Perkenalan ini sepertinya sudah direncanakan oleh Harris. Aku sangat berterima kasih padanya. Tak cukup rasanya jika hanya bertukar nama. Aku pun memberanikan diri untuk bertukar pin BBM dan nomor teleponnya.
***
Waktu terus berputar. Tak terasa aku semakin dekat dengannya, hingga kami memiliki waktu untuk bertemu setiap akhir pekan. Hari ini tanggal 31 desember 2011, aku berencana untuk mengajaknya ke suatu tempat yang sudah ku persiapkan untuknya.
Untunglah matahari ini tidak terlalu terik. Aku sudah berada di rumah Zyra dan meminta izin kepada orang tuanya untuk mengajak Zyra pergi hingga larut malam. Walau agak sulit, setidaknya berhasil. Aku melihat Zyra keluar dari kamarnya. Ia benar-benar sangat cantik. Aku terpesona dibuatnya.
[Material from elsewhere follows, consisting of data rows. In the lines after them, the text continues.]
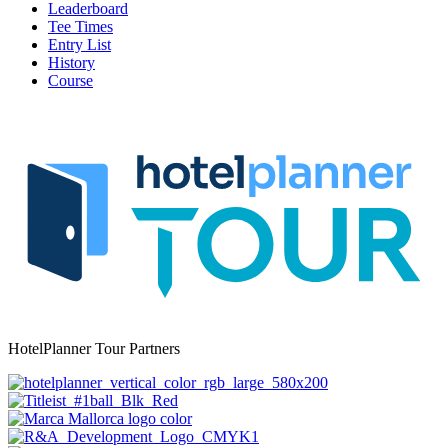
Leaderboard
Tee Times
Entry List
History
Course
HotelPlanner Tour Partners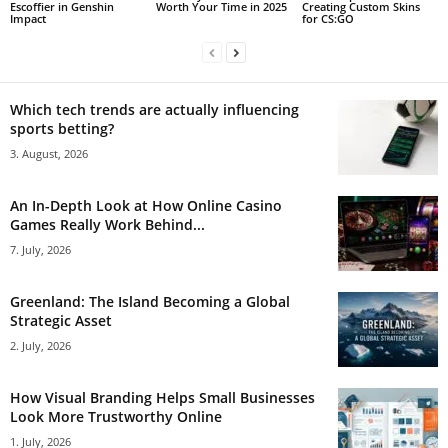
Escoffier in Genshin
Worth Your Time in 2025
Creating Custom Skins
Impact
for CS:GO
Which tech trends are actually influencing
sports betting?
3. August, 2026
An In-Depth Look at How Online Casino
Games Really Work Behind...
7. July, 2026
Greenland: The Island Becoming a Global
Strategic Asset
2. July, 2026
How Visual Branding Helps Small Businesses
Look More Trustworthy Online
1. July, 2026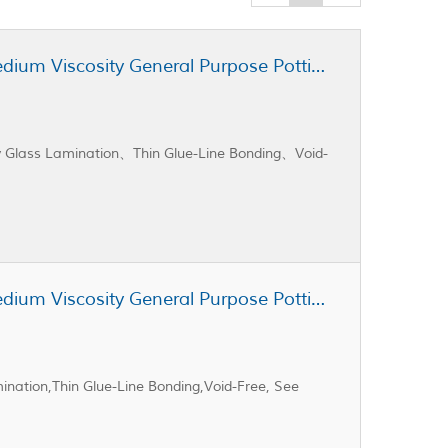
Cast Coat CC3-100 Unfilled Medium Viscosity General Purpose Potting Resin
xy Glass Lamination、Thin Glue-Line Bonding、Void-
Cast Coat CC3-105 Unfilled Medium Viscosity General Purpose Potting Resin
ination,Thin Glue-Line Bonding,Void-Free, See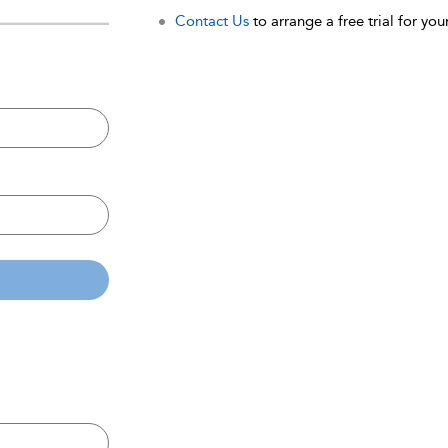
Contact Us
to arrange a free trial for your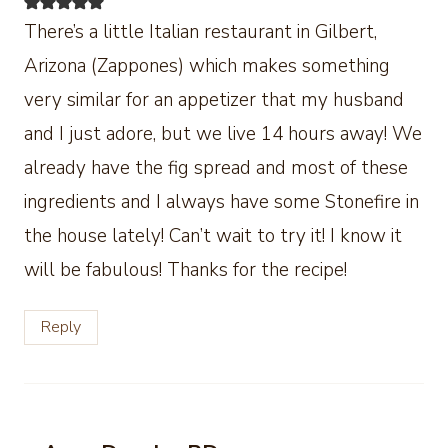
There’s a little Italian restaurant in Gilbert,
Arizona (Zappones) which makes something
very similar for an appetizer that my husband
and I just adore, but we live 14 hours away! We
already have the fig spread and most of these
ingredients and I always have some Stonefire in
the house lately! Can’t wait to try it! I know it
will be fabulous! Thanks for the recipe!
Reply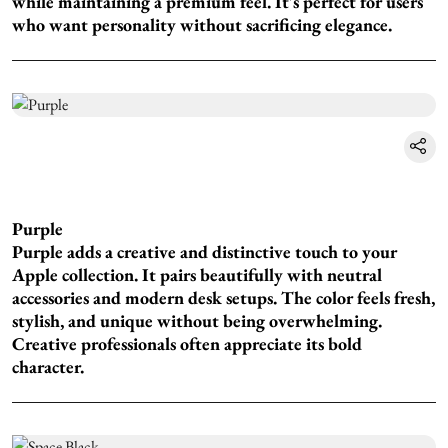
while maintaining a premium feel. It's perfect for users
who want personality without sacrificing elegance.
Purple
Purple adds a creative and distinctive touch to your
Apple collection. It pairs beautifully with neutral
accessories and modern desk setups. The color feels fresh,
stylish, and unique without being overwhelming.
Creative professionals often appreciate its bold
character.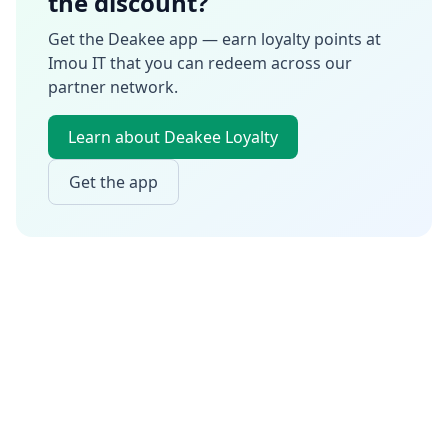
the discount?
Get the Deakee app — earn loyalty points at
Imou IT
that you can redeem across our
partner network.
Learn about Deakee Loyalty
Get the app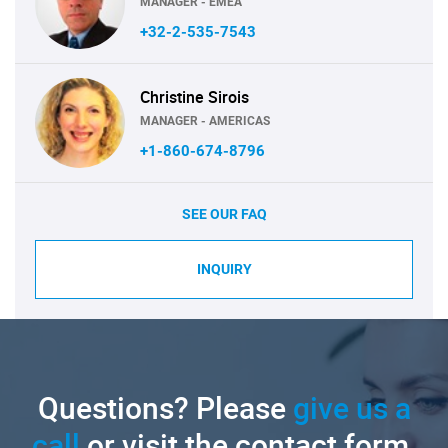
MANAGER - EMEA
+32-2-535-7543
Christine Sirois
MANAGER - AMERICAS
+1-860-674-8796
SEE OUR FAQ
INQUIRY
Questions? Please
give us a
call
or visit the contact form.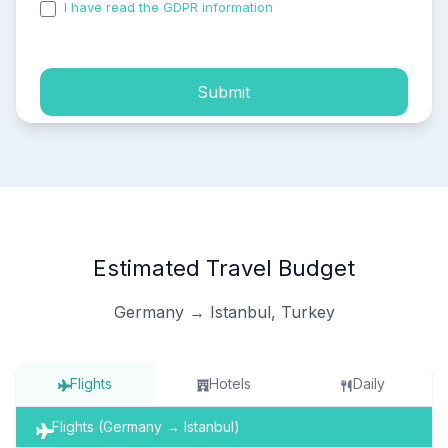
I have read the GDPR information
and accepted the
process of my personal data.
Submit
Estimated Travel Budget
Germany → Istanbul, Turkey
Flights
Hotels
Daily
Flights (Germany → Istanbul)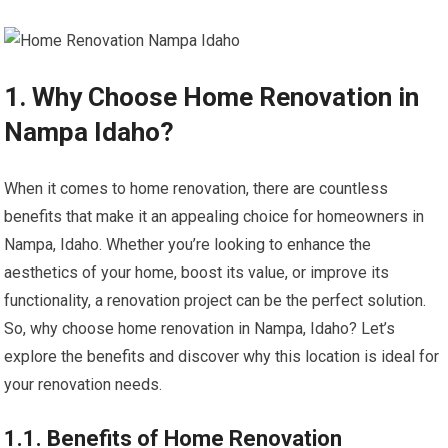
1. Why Choose Home Renovation in
Nampa Idaho?
When it comes to home renovation, there are countless
benefits that make it an appealing choice for homeowners in
Nampa, Idaho. Whether you’re looking to enhance the
aesthetics of your home, boost its value, or improve its
functionality, a renovation project can be the perfect solution.
So, why choose home renovation in Nampa, Idaho? Let’s
explore the benefits and discover why this location is ideal for
your renovation needs.
1.1. Benefits of Home Renovation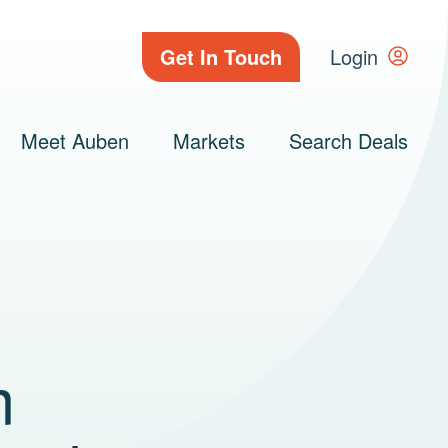
Get In Touch
Login
Meet Auben
Markets
Search Deals
m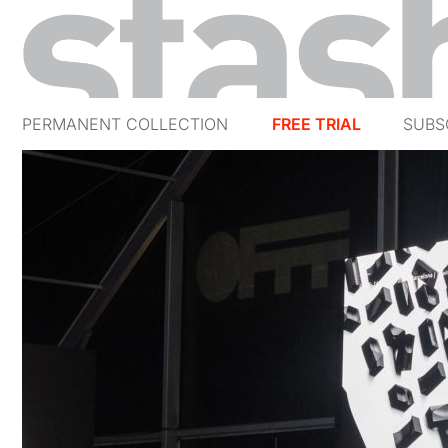
PERMANENT COLLECTION
FREE TRIAL
SUBS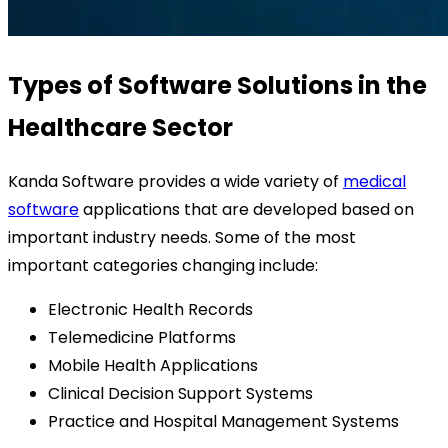
Types of Software Solutions in the
Healthcare Sector
Kanda Software provides a wide variety of
medical
software
applications that are developed based on
important industry needs. Some of the most
important categories changing include:
Electronic Health Records
Telemedicine Platforms
Mobile Health Applications
Clinical Decision Support Systems
Practice and Hospital Management Systems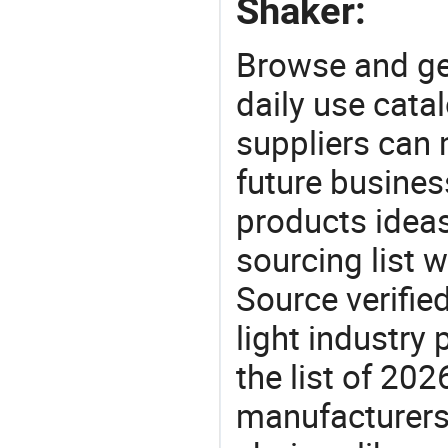
Shaker:
Browse and ge
daily use cata
suppliers can 
future busine
products ideas
sourcing list w
Source verifie
light industry
the list of 20
manufacturers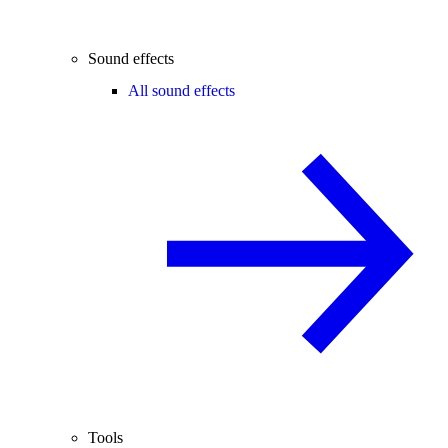
Sound effects
All sound effects
Tools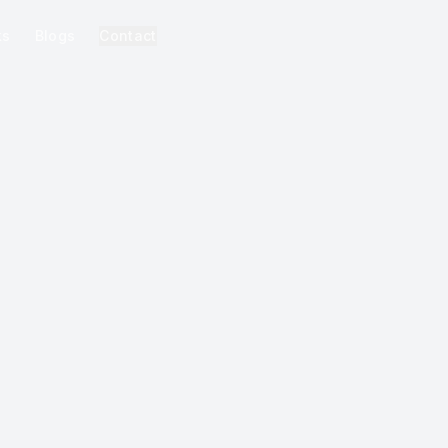
ks
Blogs
Contact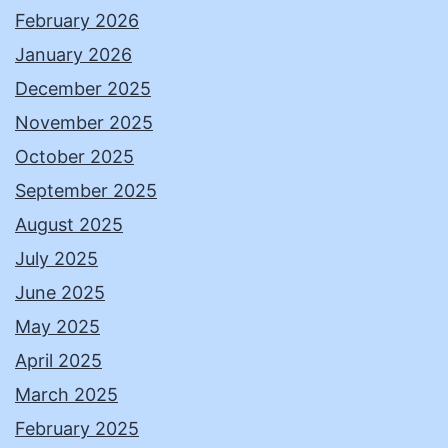
February 2026
January 2026
December 2025
November 2025
October 2025
September 2025
August 2025
July 2025
June 2025
May 2025
April 2025
March 2025
February 2025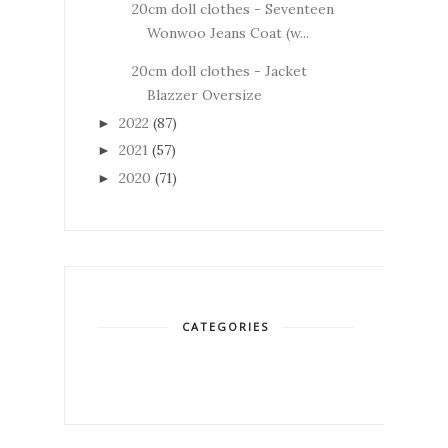
20cm doll clothes - Seventeen
Wonwoo Jeans Coat (w...
20cm doll clothes - Jacket
Blazzer Oversize
2022
(87)
►
2021
(57)
►
2020
(71)
►
CATEGORIES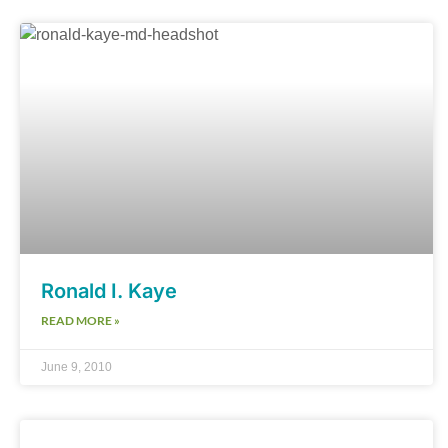
Ronald I. Kaye
READ MORE »
June 9, 2010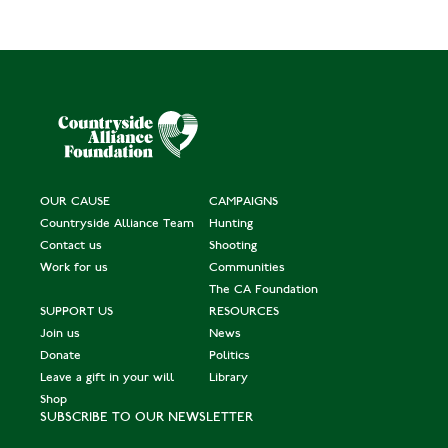
OUR CAUSE
CAMPAIGNS
Countryside Alliance Team
Hunting
Contact us
Shooting
Work for us
Communities
The CA Foundation
SUPPORT US
RESOURCES
Join us
News
Donate
Politics
Leave a gift in your will
Library
Shop
SUBSCRIBE TO OUR NEWSLETTER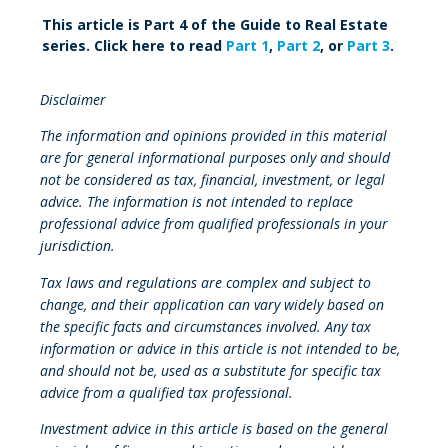
This article is Part 4 of the Guide to Real Estate
series. Click here to read
Part 1
,
Part 2
, or
Part 3
.
Disclaimer
The information and opinions provided in this material
are for general informational purposes only and should
not be considered as tax, financial, investment, or legal
advice. The information is not intended to replace
professional advice from qualified professionals in your
jurisdiction.
Tax laws and regulations are complex and subject to
change, and their application can vary widely based on
the specific facts and circumstances involved. Any tax
information or advice in this article is not intended to be,
and should not be, used as a substitute for specific tax
advice from a qualified tax professional.
Investment advice in this article is based on the general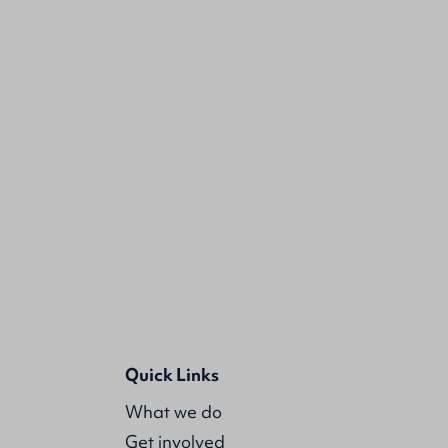
Quick Links
What we do
Get involved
Perjalanan begitu amat sangat lama. Macet sudah melanda ibukota sejak tadi sore. Ia tampak tak masalah dengan keadaan kota. Akhirnya kami pun sampai di tempat tujuan. Aku meminta Zyra untuk memakai penutup mata ini sampai tiba di tempat yang ku maksud. Gedung ini memang tinggi dan aku hanya menyewa di lantai paling atas. Lebih tepatnya di atap gedung ini.
Menyewa atap itu juga tak mudah. Aku harus meminta bantuan kepada temanku, Harris. Ia tinggal di gedung ini. Lagi-lagi aku harus berterima kasih banyak padanya. Aku dan Zyra sudah sampai di atap gedung yang tak sebegitu mewah dengan lantai-lantai di bawahnya.
Aku menuntun Zyra untuk duduk di sofa sederhana yang telah ku siapkan. Perlahan aku membuka penutup matanya. Ia pun terkejut melihat keadaan sekitarnya. Terdapat lampu-lampu hias berwarna-warni terpasang di pinggiran atap dan di sekeliling sofa. Terhidang pula beberapa makanan dan minuman di meja yang dihiasi dua lilin aroma terapi serta karpet yang menjulur ke arah pinggiran atap di hadapannya.
“Waw... Bagus banget! Ini semua kamu yang buat?” tanyanya dengan raut wajah yang kaget dan senang.
“Iya, tapi dibantu sama Harris sih.” jawabku malu. Suasana pun menjadi canggung.
“Sambil nunggu, enaknya kita ngapain yah?” tanyaku memecah kecanggungan.
“Emang kamu mau ngapain?” tanyanya kembali. Aku pun tertawa kecil melihat wajah polosnya.
“Kalau gitu boleh ga aku nanya-nanya ke kamu?”
“Udah kaya wartawan aja nanya-nanya segala. Mau nanya apa?” ledeknya.
“Kamu pernah bermimpi atau bercita-cita ingin menjadi apa?”
“Kepo deh.” ledeknya diiringi tawa riangnya.
“Ga boleh ya kepo? Kan sekarang aku jadi wartawan.”
“Boleh kok, tuan wartawan.” ledeknya lagi.
“Jadi apa jawabannya?”
“Mungkin sekarang impiannku hanya ingin membuat orang-orang di dekatku tidak terluka dan terbebani.”
“Kenapa begitu? Lalu, setelah lulus kuliah nanti kamu ga ada rencana apapun?”
“Setelah lulus, aku ingin jadi bintang.”
“Bintang? Artis maksudnya?”
“Iya. Ini sekarang lagi diwawancara.” ledeknya lagi dengan tertawa riang. Entah kenapa setiap aku melihatnya tertawa, aku merasa senang melihatnya.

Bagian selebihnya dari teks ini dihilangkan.